Fuzzing Strategy (Browser-Wide)
High-Value Fuzz Targets
- HTML tokenizer and parser
- CSS tokenizer and parser
- URL, header, and cookie parsing
- Image and font decoders
- Networking protocol state machines
Goals
- No crashes
- No hangs
- No unbounded memory growth
Sanitizers and Hardening
Always-On in CI
- AddressSanitizer (ASan)
- UndefinedBehaviorSanitizer (UBSan)
- LeakSanitizer (via ASan)
Conditional / Periodic
- ThreadSanitizer (TSan) once threading increases
Merges are blocked on new sanitizer findings.
Determinism and Flake Control
A dedicated test mode provides:
- Fake or controllable clocks
- Deterministic task and microtask ordering
- Deterministic RNG seeds
- Explicit garbage collection triggers
Key test suites are re-run multiple times to measure flake rate.
Stability and Soak Testing
Automated Browse Bots
- Open and close tabs
- Navigate, scroll, zoom
- Execute JS-heavy pages
Metrics Collected
- Crash frequency
- Memory growth over time
- CPU usage while idle
Continuous Integration Structure
Per Pull Request
- Build + unit tests with ASan/UBSan
- JS engine Test262 smoke shard
- JS parser fuzzer (short run)
- Determinism smoke tests
Nightly / Periodic
- Larger Test262 runs
- Differential JS fuzzing
- Heap and GC stress tests
- Soak tests under sanitizers
Regression Discipline
- Every fixed bug adds a permanent test
- Security and crash bugs receive minimal repro tests
- Test failures are investigated before code changes, not after
Test Placement Conventions (Rust Workspace)
This project is a Rust workspace with multiple crates. Tests must be placed correctly:
Unit Tests → Inline in Crate Source Files
crates/<crate>/src/lib.rs (or other .rs files)
└── #[cfg(test)]
mod tests {
// Unit tests go here
}
Use for:
- Testing internal/private functions
- Edge cases for parsers, tokenizers, etc.
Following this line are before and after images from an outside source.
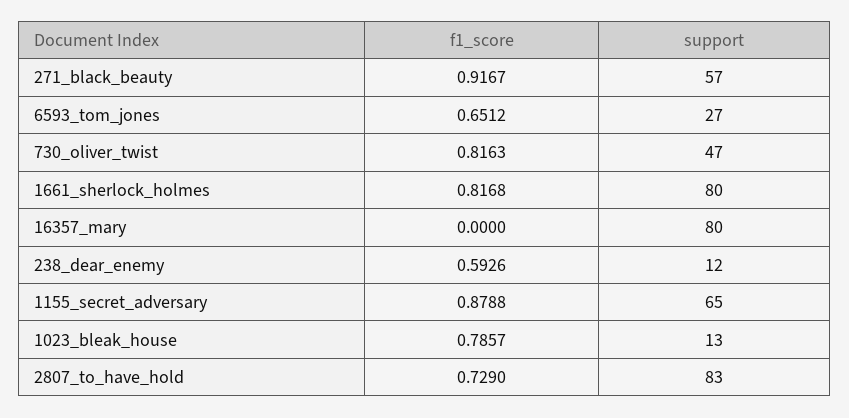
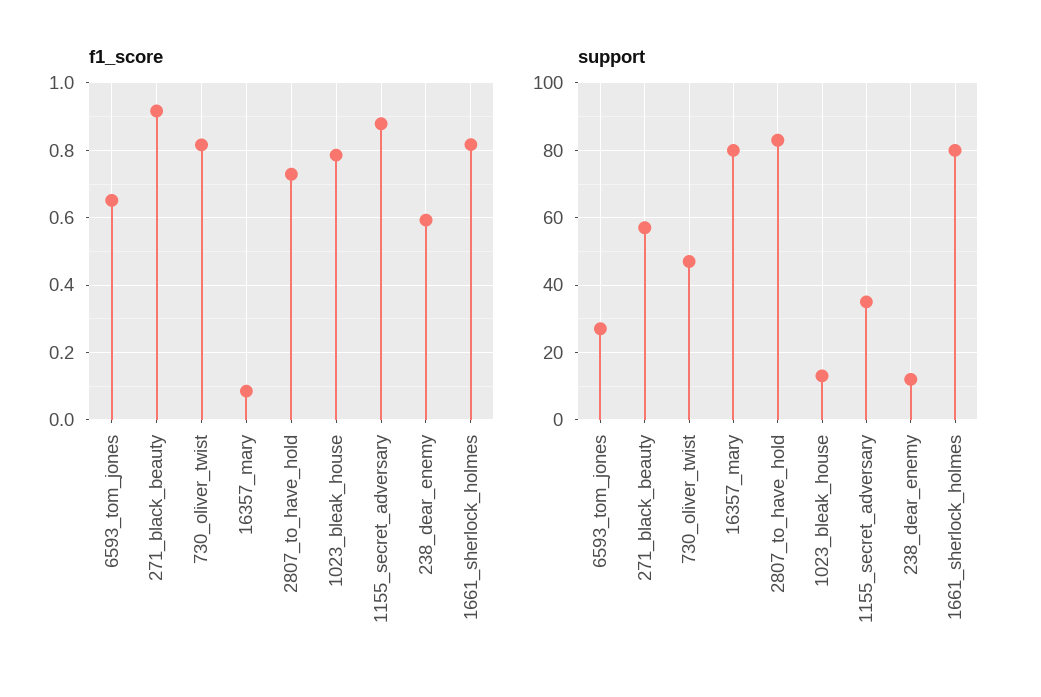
  {
    "f1_score": {
      "271_black_beauty": 0.9167,
      "6593_tom_jones": 0.6512,
      "730_oliver_twist": 0.8163,
      "1661_sherlock_holmes": 0.8168,
-     "16357_mary": 0,
+     "16357_mary": 0.08,
      "238_dear_enemy": 0.5926,
      "1155_secret_adversary": 0.8788,
      "1023_bleak_house": 0.7857,
      "2807_to_have_hold": 0.729
    },
    "support": {
      "271_black_beauty": 57,
      "6593_tom_jones": 27,
      "730_oliver_twist": 47,
      "1661_sherlock_holmes": 80,
      "16357_mary": 80,
      "238_dear_enemy": 12,
-     "1155_secret_adversary": 65,
+     "1155_secret_adversary": 35,
      "1023_bleak_house": 13,
      "2807_to_have_hold": 83
    }
  }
- Module-specific behavior
- Fast, isolated tests
Integration Tests → Root tests/ Directory
tests/
├── goldens.rs # End-to-end rendering tests
└── main_cli_tests.rs # CLI binary tests
Use for:
- Testing the compiled CLI binary
- Golden/snapshot tests for full pipeline
- Cross-crate integration requiring the full workspace
Important: Any new files in tests/ require a [[test]] entry in the root Cargo.toml.
Why This Matters
- Inline tests run faster and can access private APIs
- Inline tests stay close to the code they verify
- Integration tests in
tests/require full compilation of all dependencies - Misplaced tests create confusion and maintenance burden
Evolving the Strategy
This testing strategy is expected to grow alongside the browser. As performance features (JIT, compositor threads, GPU execution) are introduced, new testing layers will be added, but existing ones remain mandatory.
Correctness and stability are treated as compounding investments.